Here are my takeaways:

  1. To escape the gravitational pull of the comfort zone you must decide daily to act no matter what.
  2. Accountability partners/groups are a wonderful way to get started and stay on track while developing a new habit. Knowing someone else is depending on you is strong incentive for a person of character to not let them down.  The camaraderie, encouragement, and shared struggle can create a support group essential to you being consistent.
  3. Accept the fact that not everyone in your accountability group will complete the course. Do not judge those who do not continue but draw strength from the fact that you are staying the course. Your self-esteem will elevate.
  4. Do not fall for the well worn saying, “It takes 21 days to create a habit”. Years ago, I was taught that, shared it with others, and believed it.  The “21 days” appeals to the pleasure-seeking part of the brain.  My experience causes me to believe that habit formation takes a lot longer.  If you mention that it takes 90 days to create a habit, you can see some people's eyes glaze over.  It is actually easier than you think if you simply take it one day at a time.
  5. Whether it is reading for self-improvement, or making sales calls, or journaling, or exercising, or studying to get that degree, you will experience the joy of a good habit when you no longer need any external support to make it happen. Update complete!
  6. The positive results from your new habit serve as a positive feedback mechanism rewarding you for your efforts. These rewards fuel you to keep going. In this new success loop you now derive pleasure from doing the hard things.  Here is where you will see yourself separate from the crowd.  

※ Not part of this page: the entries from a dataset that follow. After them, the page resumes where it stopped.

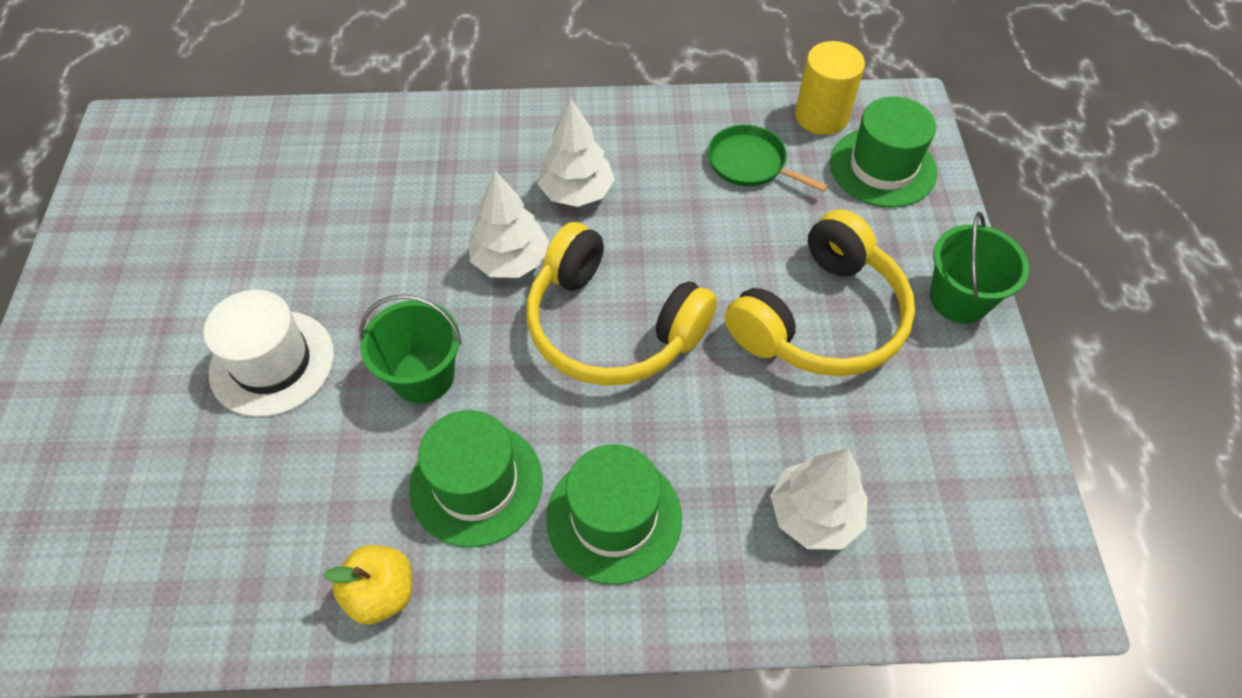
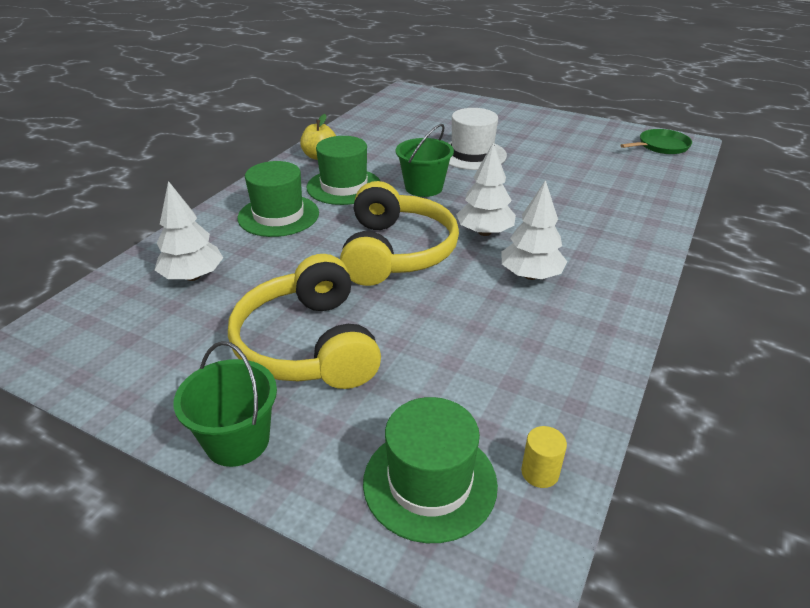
camera: 120 degrees right, 20 degrees down
(611, 327) = (396, 252): yellow headphones -> yellow headphones turned 120 degrees clockwise
(750, 163) = (502, 381): green pan -> green pan (661, 146)
(821, 116) = (540, 472): yellow cylinder -> yellow cylinder, size x0.54

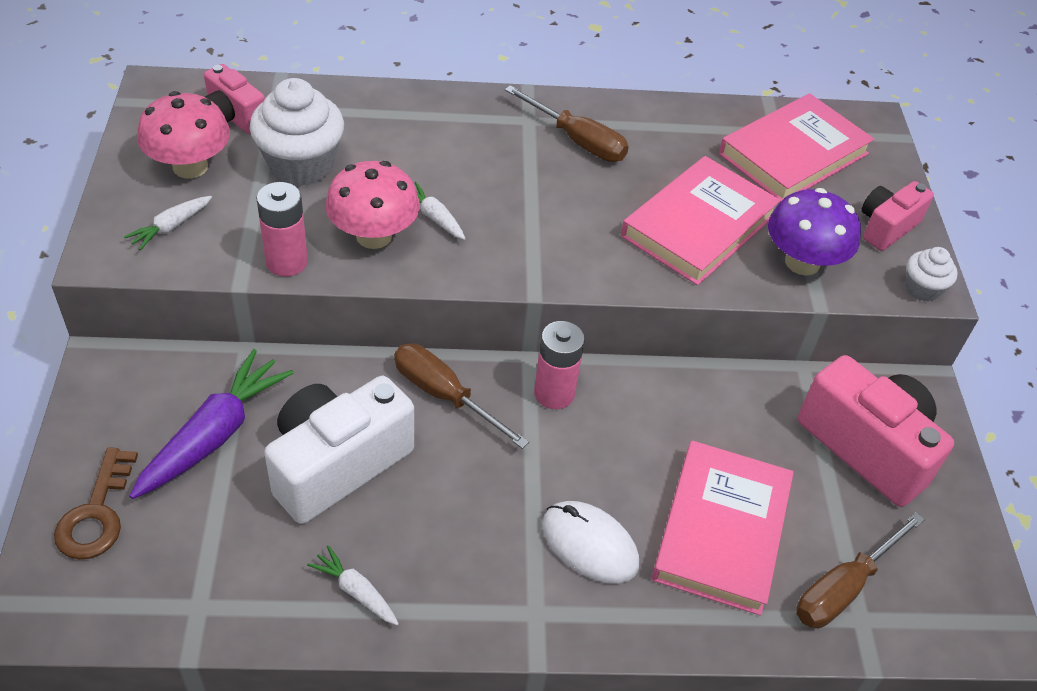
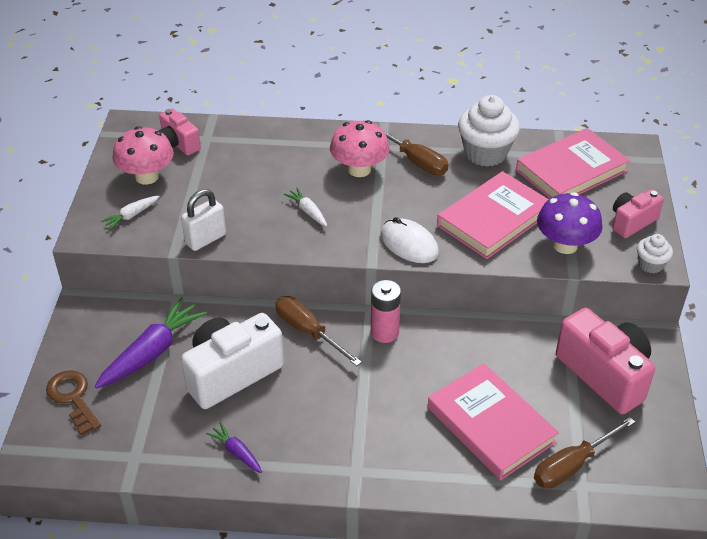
camera: 10 degrees right, 5 degrees down
(96, 514) = (73, 398): brown key -> brown key turned 135 degrees clockwise
(287, 262) = (205, 239): pink battery -> white padlock
(301, 165) = (221, 176): white cupcake -> white cupcake (485, 153)
(355, 591) = (236, 452): white carrot -> purple carrot
(374, 236) = (265, 223): pink mushroom -> pink mushroom (359, 169)
(589, 544) = (397, 430): white mouse -> white mouse (409, 244)
(721, 530) = (490, 425): pink book -> pink book turned 60 degrees counterclockwise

Lastly, I encourage you to learn about the habits of the leaders and achievers in the domain in which you want to excel. Read great books.  Listen to podcasts from people whose core values line up with yours. Associate with groups of like-minded people.  Attend seminars where leaders gather.  Examine their thought and work habits.  Make their positive habits your own and You Will Crush It!     

 

*Crushing It is a common expression to describe succeeding at something in a particularly impressive way.